20 février 2006

Elfriede Jelinek

Dans les mois à venir, je fais le projet de développer ici quelques réflexions sur l'oeuvre d'Elfriede Jelinek dont la radicalité comme l'adéquation fond-forme me semblent constituer le contrepoint révélateur d'une certaine médiocrité littéraire parisienne.

De Jelinek je n'ai pour l'heure lu que deux romans : Les amantes et Lust (1989). Assez pour apprécier l'extrême originalité d'un style incisif, quasi marxiste, dont on ne ressort pas indemne.

Les amantes, l'un de ses premiers romans, publié en 1975, compte le parcours parallèle de deux femmes autrichiennes ordinaires dans les années 70, sous fond d'alpages, d'usines et d'hommes convoités.




Lust, pour sa part, dissèque le rapport conjugal avec une précision qui fut qualifiée de pornographie ratée à sa sortie, critique qui peut paraître surprenante tant le livre cherche tout sauf à emmener le lecteur dans un onirisme érotique.

<<Lust est une forte critique sociale, un exemple démontrant les mécanismes de l’esclavagisme moderne.>>


BI

La compagnie

De l'après-guerre au complot contre Gorbatchev, Robert Littell dresse le portrait d'une CIA patriote luttant sur tous les fronts (extérieurs, intérieur) contre l'ennemi soviétique.

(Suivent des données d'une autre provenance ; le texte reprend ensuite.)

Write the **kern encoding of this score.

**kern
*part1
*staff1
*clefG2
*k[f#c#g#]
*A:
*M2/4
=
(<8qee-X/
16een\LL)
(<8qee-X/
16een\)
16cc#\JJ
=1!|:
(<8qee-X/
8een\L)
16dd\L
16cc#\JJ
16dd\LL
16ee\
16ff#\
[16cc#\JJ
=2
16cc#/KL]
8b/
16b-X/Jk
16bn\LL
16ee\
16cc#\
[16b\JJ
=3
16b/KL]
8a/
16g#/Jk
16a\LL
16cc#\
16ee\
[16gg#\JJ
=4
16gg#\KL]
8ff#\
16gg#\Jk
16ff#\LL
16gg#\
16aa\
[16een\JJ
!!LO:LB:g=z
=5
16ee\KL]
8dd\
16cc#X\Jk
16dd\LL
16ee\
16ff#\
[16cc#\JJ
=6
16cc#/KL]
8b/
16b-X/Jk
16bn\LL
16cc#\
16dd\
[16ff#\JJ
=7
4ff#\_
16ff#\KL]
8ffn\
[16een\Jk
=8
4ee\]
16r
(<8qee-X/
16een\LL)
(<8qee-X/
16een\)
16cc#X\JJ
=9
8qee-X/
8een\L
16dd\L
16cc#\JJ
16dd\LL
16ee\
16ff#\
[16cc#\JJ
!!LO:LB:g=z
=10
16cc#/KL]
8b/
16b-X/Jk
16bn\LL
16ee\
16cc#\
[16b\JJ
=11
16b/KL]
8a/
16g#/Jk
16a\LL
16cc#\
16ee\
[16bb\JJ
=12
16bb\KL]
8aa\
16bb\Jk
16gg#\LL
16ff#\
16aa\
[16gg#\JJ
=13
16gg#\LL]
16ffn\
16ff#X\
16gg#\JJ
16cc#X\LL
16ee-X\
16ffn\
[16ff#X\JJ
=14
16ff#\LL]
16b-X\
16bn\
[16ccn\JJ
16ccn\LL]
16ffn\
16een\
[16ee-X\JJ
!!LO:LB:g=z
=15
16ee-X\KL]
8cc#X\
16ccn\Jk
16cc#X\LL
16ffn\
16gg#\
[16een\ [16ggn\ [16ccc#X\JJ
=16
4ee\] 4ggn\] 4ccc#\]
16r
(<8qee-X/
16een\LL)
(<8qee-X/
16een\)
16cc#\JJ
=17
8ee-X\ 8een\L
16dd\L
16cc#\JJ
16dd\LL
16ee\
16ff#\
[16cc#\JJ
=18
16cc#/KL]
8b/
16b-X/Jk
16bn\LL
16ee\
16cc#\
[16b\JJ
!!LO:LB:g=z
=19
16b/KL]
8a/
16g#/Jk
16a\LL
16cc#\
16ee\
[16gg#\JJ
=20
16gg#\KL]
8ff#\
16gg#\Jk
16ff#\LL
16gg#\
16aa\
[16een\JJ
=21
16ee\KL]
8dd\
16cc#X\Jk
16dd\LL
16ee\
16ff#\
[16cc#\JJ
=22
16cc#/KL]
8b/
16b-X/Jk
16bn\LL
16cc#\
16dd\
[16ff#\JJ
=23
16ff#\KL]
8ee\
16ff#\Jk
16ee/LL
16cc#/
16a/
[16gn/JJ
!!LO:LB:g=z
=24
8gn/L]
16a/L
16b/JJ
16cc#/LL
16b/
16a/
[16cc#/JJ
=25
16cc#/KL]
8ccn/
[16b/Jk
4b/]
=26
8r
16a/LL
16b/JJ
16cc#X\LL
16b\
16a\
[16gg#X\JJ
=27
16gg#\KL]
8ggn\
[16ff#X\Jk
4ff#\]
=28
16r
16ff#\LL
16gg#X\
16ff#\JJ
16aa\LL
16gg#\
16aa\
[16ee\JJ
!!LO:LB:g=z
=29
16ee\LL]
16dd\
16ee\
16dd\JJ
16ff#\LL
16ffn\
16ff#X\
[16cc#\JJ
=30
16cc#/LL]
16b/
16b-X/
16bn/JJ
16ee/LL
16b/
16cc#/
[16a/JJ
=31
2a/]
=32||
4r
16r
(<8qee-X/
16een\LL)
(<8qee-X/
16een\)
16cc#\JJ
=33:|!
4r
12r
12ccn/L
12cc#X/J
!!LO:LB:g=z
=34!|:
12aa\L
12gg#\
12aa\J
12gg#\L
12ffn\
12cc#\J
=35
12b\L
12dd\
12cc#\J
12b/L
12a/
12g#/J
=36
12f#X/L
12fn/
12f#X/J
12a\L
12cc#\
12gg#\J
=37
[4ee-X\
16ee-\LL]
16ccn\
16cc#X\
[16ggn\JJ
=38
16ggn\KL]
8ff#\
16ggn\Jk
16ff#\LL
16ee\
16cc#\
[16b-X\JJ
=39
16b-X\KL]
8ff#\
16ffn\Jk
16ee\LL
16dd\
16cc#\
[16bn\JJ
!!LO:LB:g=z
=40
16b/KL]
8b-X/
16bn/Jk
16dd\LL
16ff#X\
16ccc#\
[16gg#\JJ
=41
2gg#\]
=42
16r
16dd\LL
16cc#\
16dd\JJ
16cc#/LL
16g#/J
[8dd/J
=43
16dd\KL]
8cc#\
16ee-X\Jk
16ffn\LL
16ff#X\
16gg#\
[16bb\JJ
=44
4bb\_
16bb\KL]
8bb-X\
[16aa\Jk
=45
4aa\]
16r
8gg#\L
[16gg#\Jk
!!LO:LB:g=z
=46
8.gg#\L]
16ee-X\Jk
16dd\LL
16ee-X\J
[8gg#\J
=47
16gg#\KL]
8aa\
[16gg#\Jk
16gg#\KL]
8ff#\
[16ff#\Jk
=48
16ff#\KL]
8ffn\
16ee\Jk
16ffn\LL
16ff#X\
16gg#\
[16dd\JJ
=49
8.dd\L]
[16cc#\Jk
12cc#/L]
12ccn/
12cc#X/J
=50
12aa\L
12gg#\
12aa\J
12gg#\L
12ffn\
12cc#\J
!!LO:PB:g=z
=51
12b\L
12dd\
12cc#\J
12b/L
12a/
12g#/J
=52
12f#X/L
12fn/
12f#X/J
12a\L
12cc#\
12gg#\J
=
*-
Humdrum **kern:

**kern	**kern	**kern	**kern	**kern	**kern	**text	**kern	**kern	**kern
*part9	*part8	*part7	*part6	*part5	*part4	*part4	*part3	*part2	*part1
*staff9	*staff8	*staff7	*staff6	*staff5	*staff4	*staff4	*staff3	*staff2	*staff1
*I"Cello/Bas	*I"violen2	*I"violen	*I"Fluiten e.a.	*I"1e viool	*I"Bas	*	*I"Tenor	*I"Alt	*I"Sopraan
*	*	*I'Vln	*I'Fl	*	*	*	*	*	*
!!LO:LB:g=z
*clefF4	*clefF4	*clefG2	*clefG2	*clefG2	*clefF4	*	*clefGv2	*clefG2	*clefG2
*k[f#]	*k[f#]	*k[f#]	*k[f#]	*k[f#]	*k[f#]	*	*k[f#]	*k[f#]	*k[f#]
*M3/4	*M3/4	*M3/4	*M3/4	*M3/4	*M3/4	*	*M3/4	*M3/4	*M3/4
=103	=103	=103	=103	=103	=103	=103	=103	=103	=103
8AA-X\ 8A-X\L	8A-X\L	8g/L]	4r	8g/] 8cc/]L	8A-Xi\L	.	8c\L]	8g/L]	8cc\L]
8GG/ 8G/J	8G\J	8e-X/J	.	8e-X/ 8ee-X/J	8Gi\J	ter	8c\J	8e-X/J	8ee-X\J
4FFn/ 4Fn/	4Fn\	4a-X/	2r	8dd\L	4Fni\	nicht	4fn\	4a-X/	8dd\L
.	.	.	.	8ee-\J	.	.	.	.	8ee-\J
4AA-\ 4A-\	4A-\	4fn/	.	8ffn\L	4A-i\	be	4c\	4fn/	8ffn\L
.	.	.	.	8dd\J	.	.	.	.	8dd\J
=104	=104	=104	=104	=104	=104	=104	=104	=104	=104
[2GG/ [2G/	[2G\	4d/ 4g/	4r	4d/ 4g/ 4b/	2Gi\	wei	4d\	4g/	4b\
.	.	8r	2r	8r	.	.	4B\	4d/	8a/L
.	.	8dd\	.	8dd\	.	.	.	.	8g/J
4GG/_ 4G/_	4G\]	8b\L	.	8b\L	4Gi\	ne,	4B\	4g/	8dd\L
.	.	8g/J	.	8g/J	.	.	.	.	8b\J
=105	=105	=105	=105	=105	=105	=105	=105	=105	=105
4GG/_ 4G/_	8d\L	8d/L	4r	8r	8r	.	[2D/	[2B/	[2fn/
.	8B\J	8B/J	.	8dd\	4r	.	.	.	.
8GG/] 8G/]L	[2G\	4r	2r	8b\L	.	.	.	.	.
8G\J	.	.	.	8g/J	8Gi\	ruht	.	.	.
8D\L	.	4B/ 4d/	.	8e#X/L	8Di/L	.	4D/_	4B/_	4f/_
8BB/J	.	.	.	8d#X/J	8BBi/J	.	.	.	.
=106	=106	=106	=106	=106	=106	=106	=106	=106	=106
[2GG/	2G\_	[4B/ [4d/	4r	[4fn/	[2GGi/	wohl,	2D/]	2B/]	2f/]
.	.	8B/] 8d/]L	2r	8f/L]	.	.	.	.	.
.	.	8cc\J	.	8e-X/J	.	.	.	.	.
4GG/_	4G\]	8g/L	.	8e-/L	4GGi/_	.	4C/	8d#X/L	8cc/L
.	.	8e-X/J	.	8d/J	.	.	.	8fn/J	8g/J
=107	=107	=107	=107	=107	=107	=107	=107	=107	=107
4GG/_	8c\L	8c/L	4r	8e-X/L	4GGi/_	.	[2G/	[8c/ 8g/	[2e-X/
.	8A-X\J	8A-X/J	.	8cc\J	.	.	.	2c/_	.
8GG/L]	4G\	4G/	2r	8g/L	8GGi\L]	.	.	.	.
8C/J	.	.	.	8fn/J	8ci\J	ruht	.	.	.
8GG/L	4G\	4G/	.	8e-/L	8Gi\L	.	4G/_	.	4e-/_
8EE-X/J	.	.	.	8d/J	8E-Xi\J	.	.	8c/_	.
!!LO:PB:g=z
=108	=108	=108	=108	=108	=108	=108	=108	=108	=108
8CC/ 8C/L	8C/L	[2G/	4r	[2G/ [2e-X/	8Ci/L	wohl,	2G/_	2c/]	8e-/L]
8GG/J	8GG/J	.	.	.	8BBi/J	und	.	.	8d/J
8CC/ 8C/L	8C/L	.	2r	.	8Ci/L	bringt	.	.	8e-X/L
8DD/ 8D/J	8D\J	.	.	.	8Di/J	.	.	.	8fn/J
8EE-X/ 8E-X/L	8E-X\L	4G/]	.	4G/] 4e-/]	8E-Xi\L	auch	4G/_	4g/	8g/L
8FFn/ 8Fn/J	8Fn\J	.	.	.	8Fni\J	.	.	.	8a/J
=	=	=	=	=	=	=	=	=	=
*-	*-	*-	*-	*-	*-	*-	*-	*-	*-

Le déplacement de l'affrontement des deux superpuissances en d'autres pays, déplacement qui caractérise la guerre froide, permet à l'auteur d'esquisser un portrait idéaliste et manichéiste certe, mais d'une certaine efficacité romanesque.
Respectant à la lettre les lois du genre, l'intrigue met en scène quelques personnages dont les histoires personnelles se lisent comme les fractales de l'Histoire, dans un balancement permanent entre micro et macro échelle.
Au final, un roman dispensable, décevant en tant que recherche historique, mais un bon divertissement.

BI

19 février 2006

Le potentiel érotique de ma femme

Récit qui se veut jubilatoire de la passion d'Hector pour les collections, de ses tentatives desespérées pour en sortir, de la révélation érotique que constitua pour le héros la vision des jambes de sa femme alors qu'elle lavait les vitres, le livre se révèle amusant, d'un humour un peu potache, parfois irritant dans ses facilités.
On pense de temps à autre au Perec de Quel petit vélo sans que le potentiel comique de l'auteur ne se révèle complètement.

BI

Hier te fera pleurer

En 1937, Chester Himes achève Yesterday will make you cry peu après avoir quitté le pénitencier d'Etat de l'Ohio où il vient de passer 7 ans pour vol à main armée. Ce récit sera finalement publié en 1952 sous le titre Cast the first stone sous une forme considérablement altérée. Cette nouvelle traduction révèle enfin le texte tel que Chester Himes l'avait conçu, c'est à dire comme l'autobiographie romancée de ces années de détention pendant lesquelles il aura à plusieurs reprises frôlé la mort et la folie. Sans aucun misérabilisme ni victimisme - les détenus n'y sont pas décrits comme des agneaux innocents - Himes évoque l'inexorable combat que mènent le souvenir et l'oubli dans un univers où seul le présent permet de tenir entre un futur trop lointain et la douleur des bonheurs enfuis.
Le tabou d'une homosexualité quotidienne est abordé sans voyeurisme ni mièvrerie au détour de deux rencontres marquantes, entre réminiscences d'une féminité inaccessible et quête de l'absolu au travers d'une amitié équivoque. Sans doute pour éviter de trop parasiter le récit par l'évocation d'une question noire qui ne constitue pas son sujet, le narrateur de Himes est blanc, comme le sont les principaux protagonistes de ce roman au lyrisme sans concession.

La première oeuvre de celui qui allait devenir l'un des maîtres du polar américain.